Ellesmere Port car plant could close in a ‘no-deal’ Brexit, says Vauxhall owner

Around 900 people are employed producing the Astra at the Liverpool city region site but French owner PSA says it has lined up an alternative for a new Astra model. Tony McDonough reports

Vauxhall Astra, Ellesmere Port
Vauxhall workers at Ellesmere Port produce the Astra model

 

Vauxhall’s owner PSA is already lining up a mainland Europe alternative to Ellesmere Port to produce the new Astra in the event of a damaging Brexit deal.

Casting further doubt on the future of the Liverpool city region factory, which currently employs around 900 people, the chief executive of PSA, Carlos Tavares told the Financial Times that post-Brexit profitability was key to the site’s future.

Fence-based PSA, owner of the Peugeot brand,  acquired the Opel and Vauxhall from General Motors Co for £1.9bn early in 2018 to become the second-biggest carmaker in Europe by sales.

Workers at Ellesmere Port currently produce around 140,000 Astras every year and it is hoped they will also assemble the next generation Astra model.
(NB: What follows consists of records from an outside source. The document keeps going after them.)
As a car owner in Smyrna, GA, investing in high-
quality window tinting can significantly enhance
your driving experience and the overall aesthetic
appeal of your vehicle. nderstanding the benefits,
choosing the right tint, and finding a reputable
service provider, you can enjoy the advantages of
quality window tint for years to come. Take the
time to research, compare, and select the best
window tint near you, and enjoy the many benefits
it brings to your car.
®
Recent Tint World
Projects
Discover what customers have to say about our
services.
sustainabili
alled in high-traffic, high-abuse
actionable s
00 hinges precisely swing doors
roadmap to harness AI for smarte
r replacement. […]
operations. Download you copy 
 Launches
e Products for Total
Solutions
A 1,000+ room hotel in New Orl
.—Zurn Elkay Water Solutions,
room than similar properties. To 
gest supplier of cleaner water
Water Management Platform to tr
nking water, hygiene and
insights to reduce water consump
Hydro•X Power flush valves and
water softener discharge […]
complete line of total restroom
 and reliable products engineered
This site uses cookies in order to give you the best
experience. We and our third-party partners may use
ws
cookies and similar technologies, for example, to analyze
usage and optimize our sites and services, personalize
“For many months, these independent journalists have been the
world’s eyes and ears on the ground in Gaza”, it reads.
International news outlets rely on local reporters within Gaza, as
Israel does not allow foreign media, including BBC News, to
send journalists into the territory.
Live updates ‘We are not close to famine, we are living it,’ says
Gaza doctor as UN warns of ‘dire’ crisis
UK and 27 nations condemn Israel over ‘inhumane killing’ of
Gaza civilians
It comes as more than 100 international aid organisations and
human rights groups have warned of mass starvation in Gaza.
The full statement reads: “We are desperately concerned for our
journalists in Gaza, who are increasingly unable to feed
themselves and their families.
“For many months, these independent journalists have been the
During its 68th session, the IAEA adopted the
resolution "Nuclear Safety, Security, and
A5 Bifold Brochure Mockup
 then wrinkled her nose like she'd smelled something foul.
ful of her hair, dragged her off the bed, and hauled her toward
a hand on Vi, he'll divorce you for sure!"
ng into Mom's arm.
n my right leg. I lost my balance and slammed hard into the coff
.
But Mr Tavares said: “We have an alternative to Ellesmere Port.

“Frankly I would prefer to put it (the Astra) in Ellesmere Port but if the conditions are bad and I cannot make it profitable, then I have to protect the rest of the company and I will not do it.”

Since Boris Johnson replaced Theresa May as British Prime Minister last week, the Government’s stance towards the EU has hardened with the possibility of a ‘no-deal’ Brexit now growing by the day.
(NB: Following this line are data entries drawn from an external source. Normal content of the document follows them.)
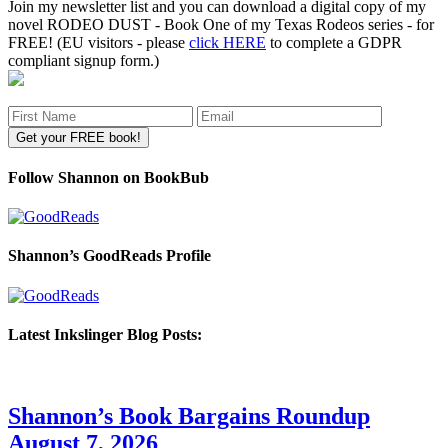
Join my newsletter list and you can download a digital copy of my
novel RODEO DUST - Book One of my Texas Rodeos series - for
FREE! (EU visitors - please
click HERE
to complete a GDPR
compliant signup form.)
Follow Shannon on BookBub
Shannon’s GoodReads Profile
Latest Inkslinger Blog Posts:
Shannon’s Book Bargains Roundup
August 7, 2026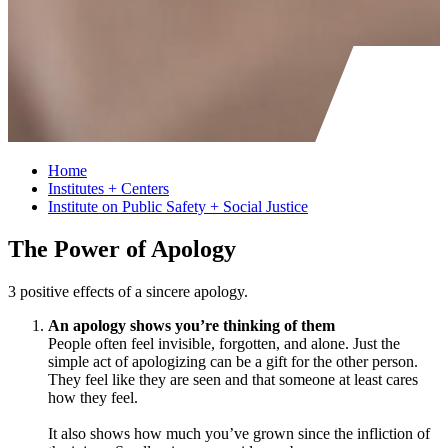
Home
Institutes + Centers
Institute on Public Safety + Social Justice
The Power of Apology
3 positive effects of a sincere apology.
An apology shows you’re thinking of them
People often feel invisible, forgotten, and alone. Just the
simple act of apologizing can be a gift for the other person.
They feel like they are seen and that someone at least cares
how they feel.
It also shows how much you’ve grown since the infliction of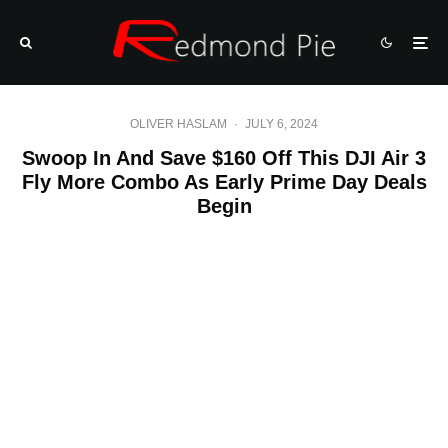
OLIVER HASLAM
·
JULY 6, 2024
Swoop In And Save $160 Off This DJI Air 3
Fly More Combo As Early Prime Day Deals
Begin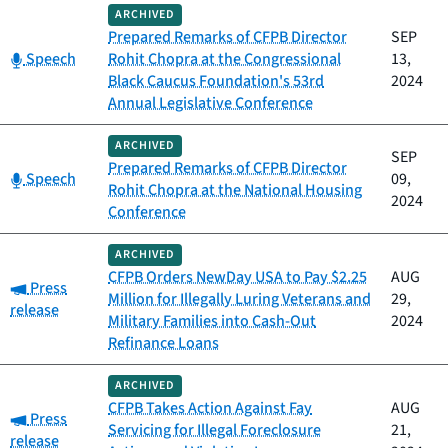
ARCHIVED
Prepared Remarks of CFPB Director
SEP
Category:
Speech
Rohit Chopra at the Congressional
13,
Black Caucus Foundation's 53rd
2024
Annual Legislative Conference
ARCHIVED
SEP
Prepared Remarks of CFPB Director
Category:
Speech
09,
Rohit Chopra at the National Housing
2024
Conference
ARCHIVED
CFPB Orders NewDay USA to Pay $2.25
AUG
Category:
Press
Million for Illegally Luring Veterans and
29,
release
Military Families into Cash-Out
2024
Refinance Loans
ARCHIVED
CFPB Takes Action Against Fay
AUG
Category:
Press
Servicing for Illegal Foreclosure
21,
release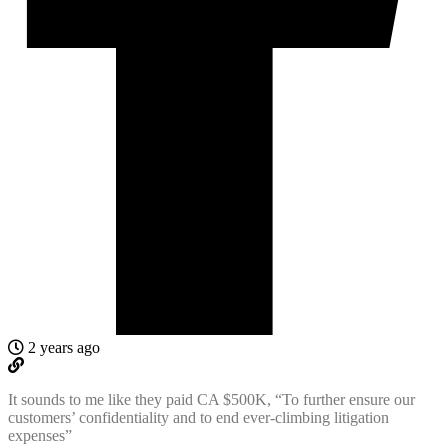
2 years ago
It sounds to me like they paid CA $500K, “
To further ensure our
customers’ confidentiality and to end ever-climbing litigation
expenses”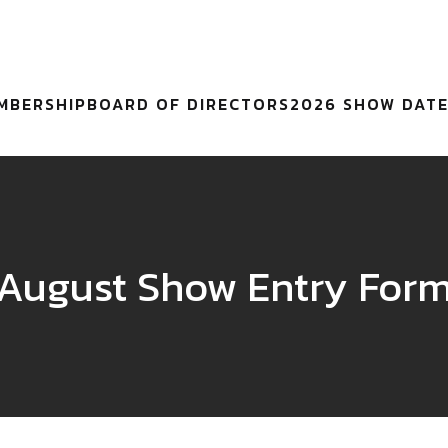
MBERSHIP
BOARD OF DIRECTORS
2026 SHOW DAT
August Show Entry For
PSA’s current thinking is to produce the new Astra at Ellesmere Port and at another plant in Germany. But the company has long been worried about the impact of Brexit on the viability of the site.
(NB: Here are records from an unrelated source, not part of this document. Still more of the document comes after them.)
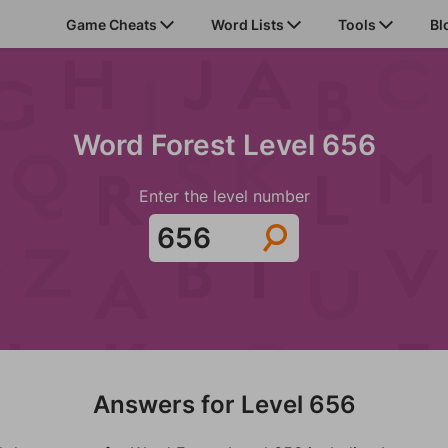
Game Cheats
Word Lists
Tools
Bl
Word Forest Level 656
Enter the level number
Answers for Level 656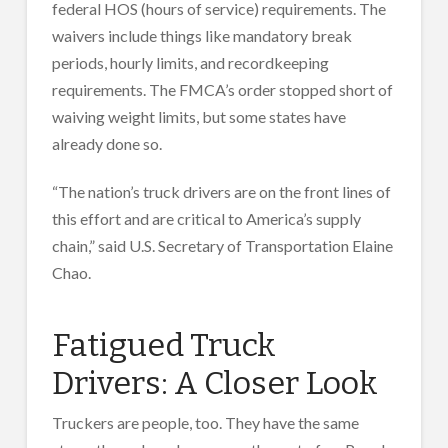
federal HOS (hours of service) requirements. The
waivers include things like mandatory break
periods, hourly limits, and recordkeeping
requirements. The FMCA’s order stopped short of
waiving weight limits, but some states have
already done so.
“The nation’s truck drivers are on the front lines of
this effort and are critical to America’s supply
chain,” said U.S. Secretary of Transportation Elaine
Chao.
Fatigued Truck
Drivers: A Closer Look
Truckers are people, too. They have the same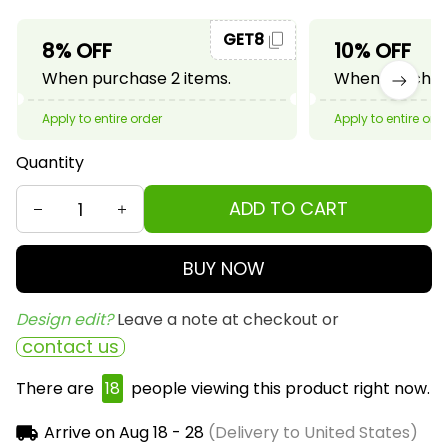
GET8
8% OFF
10% OFF
When purchase 2 items.
When purchase
Apply to entire order
Apply to entire ord
Quantity
ADD TO CART
BUY NOW
Design edit? 
Leave a note at checkout or
contact us
There are
18
people viewing this product right now.
Arrive on
Aug 18 - 28
(Delivery to United States)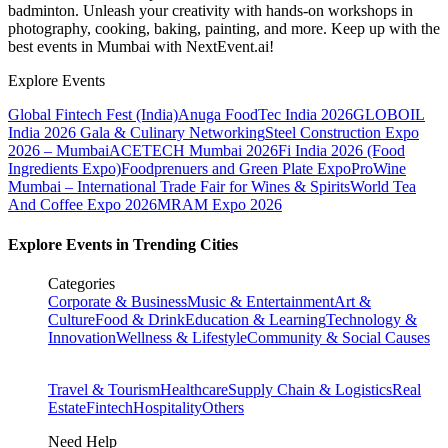
badminton. Unleash your creativity with hands-on workshops in
photography, cooking, baking, painting, and more. Keep up with the
best events
in Mumbai
with NextEvent.ai!
Explore Events
Global Fintech Fest (India)
Anuga FoodTec India 2026
GLOBOIL
India 2026 Gala & Culinary Networking
Steel Construction Expo
2026 – Mumbai
ACETECH Mumbai 2026
Fi India 2026 (Food
Ingredients Expo)
Foodprenuers and Green Plate Expo
ProWine
Mumbai – International Trade Fair for Wines & Spirits
World Tea
And Coffee Expo 2026
MRAM Expo 2026
Explore Events in Trending Cities
Categories
Corporate & Business
Music & Entertainment
Art &
Culture
Food & Drink
Education & Learning
Technology &
Innovation
Wellness & Lifestyle
Community & Social Causes
Travel & Tourism
Healthcare
Supply Chain & Logistics
Real
Estate
Fintech
Hospitality
Others
Need Help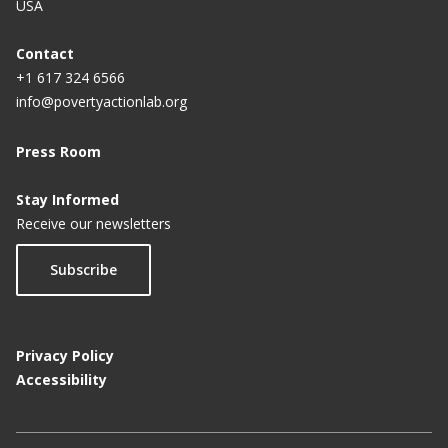
USA
Impact of PROGRESA on School Enrollment in
Mexico
Contact
+1 617 324 6566
info@povertyactionlab.org
Press Room
Stay Informed
Receive our newsletters
Subscribe
Privacy Policy
Accessibility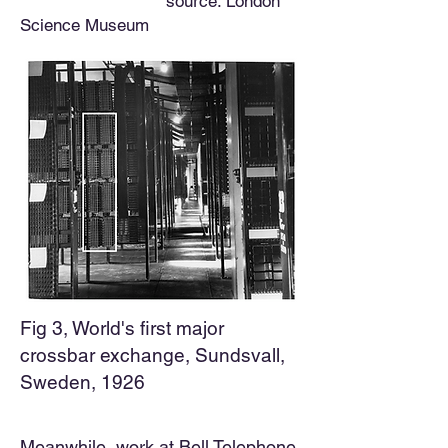
source: London
Science Museum
Fig 3, World's first major
crossbar exchange, Sundsvall,
Sweden, 1926
Meanwhile, work at Bell Telephone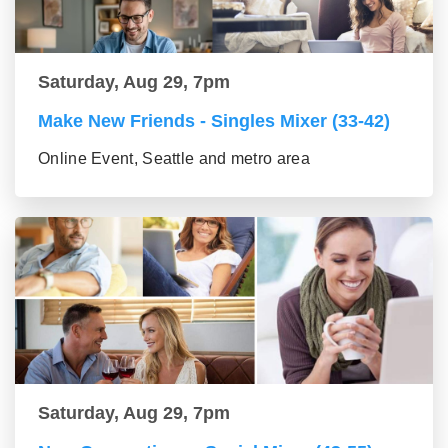
Saturday, Aug 29, 7pm
Make New Friends - Singles Mixer (33-42)
Online Event, Seattle and metro area
Saturday, Aug 29, 7pm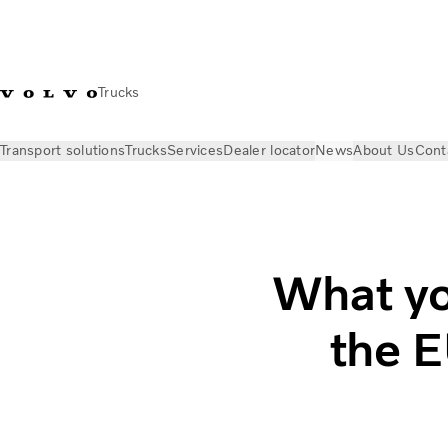
Trucks
Transport solutions
Trucks
Services
Dealer locator
News
About Us
Cont
News
Insights
What you need to know about the EU’s AFIR
What yo
the E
Over the past 18 months there have been hundreds of job losses at the plant as part of an ongoing restructuring plan to make to leaner and more efficient. That programme is ongoing although PSA has committed to avoiding compulsory redundancies.

PSA confirmed on Monday that Ellesmere Port was still its number one choice, along with  Russelsheim, for the new Astra but warned that depended on the final terms of the UK’s Brexit deal.

In a statement it said: “PSA Groupe has put in to place a comprehensive ‘no-deal’ contingency plan that covers human resources, taxation, customs, logistics, production, regulation, supply chain and IT.”